Scenario B: Schlumberger profile with resistance values

gm-cli soil-profile 3 --method schlumberger --value-kind resistance

Additional notes

  • By default, Schlumberger spacing uses AB/2 and MN/2. Set ab_is_full or mn_is_full if you store full spacings.
  • If units are missing, value_kind=auto assumes resistance.

Layered earth model and inversion

Physical background

Layered earth models approximate soil resistivity changes with depth.

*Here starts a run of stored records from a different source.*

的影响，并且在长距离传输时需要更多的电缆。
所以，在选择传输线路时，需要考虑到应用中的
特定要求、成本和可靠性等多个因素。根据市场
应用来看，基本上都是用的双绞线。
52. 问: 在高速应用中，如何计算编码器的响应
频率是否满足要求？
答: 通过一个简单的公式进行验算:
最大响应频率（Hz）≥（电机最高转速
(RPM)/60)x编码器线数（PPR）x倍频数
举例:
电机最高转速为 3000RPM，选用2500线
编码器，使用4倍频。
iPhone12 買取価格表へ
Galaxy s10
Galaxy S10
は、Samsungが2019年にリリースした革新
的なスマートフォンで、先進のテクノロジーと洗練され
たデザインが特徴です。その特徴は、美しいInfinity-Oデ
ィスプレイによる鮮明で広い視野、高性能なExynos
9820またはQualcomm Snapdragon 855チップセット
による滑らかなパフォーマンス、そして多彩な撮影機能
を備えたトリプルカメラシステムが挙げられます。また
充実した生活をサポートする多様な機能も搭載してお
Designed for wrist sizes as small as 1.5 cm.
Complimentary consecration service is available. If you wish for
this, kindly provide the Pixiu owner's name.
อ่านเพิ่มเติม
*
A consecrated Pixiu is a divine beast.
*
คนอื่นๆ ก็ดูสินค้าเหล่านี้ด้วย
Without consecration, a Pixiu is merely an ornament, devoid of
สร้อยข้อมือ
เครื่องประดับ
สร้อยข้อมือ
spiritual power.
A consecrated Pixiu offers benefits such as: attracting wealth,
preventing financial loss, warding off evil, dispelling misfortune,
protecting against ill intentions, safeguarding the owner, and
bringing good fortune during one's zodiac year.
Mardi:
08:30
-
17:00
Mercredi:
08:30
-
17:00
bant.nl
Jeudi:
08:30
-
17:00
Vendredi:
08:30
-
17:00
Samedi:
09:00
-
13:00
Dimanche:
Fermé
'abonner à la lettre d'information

Apparent resistivity curves are simulated with digital filters or an integral engine.

Function overview

  • LayeredEarthModel validates layer resistivities and thicknesses.
  • multilayer_soil_model builds a layer table for reporting.
  • layered_earth_forward simulates apparent resistivity for Wenner or Schlumberger.
  • invert_layered_earth inverts spacing and apparent resistivity arrays.
  • invert_soil_resistivity_layers inverts directly from stored soil items.

Inputs and outputs

Function Input Output Description
LayeredEarthModel rho_layers, thicknesses_m object Validated layered earth model.
multilayer_soil_model rho_layers, thicknesses_m dict Layer table and parameters.
layered_earth_forward spacings, model params list Simulated apparent resistivity curve.
invert_layered_earth spacings, observed rho, params dict Fitted layers and misfit stats.
invert_soil_resistivity_layers measurement id, params dict Invert from stored soil survey.

General workflow

  1. Choose 1 to 3 layers based on curve complexity.
  2. Set initial resistivities and thicknesses.
  3. Simulate the curve to sanity check the model.
  4. Run inversion and inspect misfit.
  5. Increase layer count only if needed.

Python API examples

Scenario A: forward simulation

from groundmeas.analytics import layered_earth_forward

spacings = [1.0, 2.0, 4.0, 8.0]
resistivities = [100.0, 30.0]
thicknesses = [2.0]

pred = layered_earth_forward(
    spacings_m=spacings,
    rho_layers=resistivities,
    thicknesses_m=thicknesses,
    method="wenner",
)
print(pred)

Scenario B: inversion from stored survey

from groundmeas.db import connect_db
from groundmeas.analytics import invert_soil_resistivity_layers

connect_db("groundmeas.db")

inv = invert_soil_resistivity_layers(
    measurement_id=2,
    method="wenner",
    layers=2,
    initial_rho=[120.0, 35.0],
    initial_thicknesses=[2.5],
    max_iter=40,
    damping=0.1,
)
print(inv["rho_layers"], inv["thicknesses_m"], inv["misfit"])

CLI examples

Scenario A: simulate a model

gm-cli soil-model --rho 100 --rho 30 --thickness 2 \
  --method wenner --spacing 1 --spacing 2 --spacing 4

Scenario B: invert a model

gm-cli soil-inversion 2 --layers 2 --method wenner \
  --initial-rho 120 --initial-rho 35 \
  --initial-thickness 2.5

Additional notes

  • The filter forward engine assumes MN is small compared to AB for Schlumberger.
  • Use forward=integral when MN is not negligible (requires SciPy).
  • Inversion can be sensitive to initial guesses; start with 1 layer and add complexity gradually.
  • Use backend="mlx" on Apple hardware if MLX is installed for speed.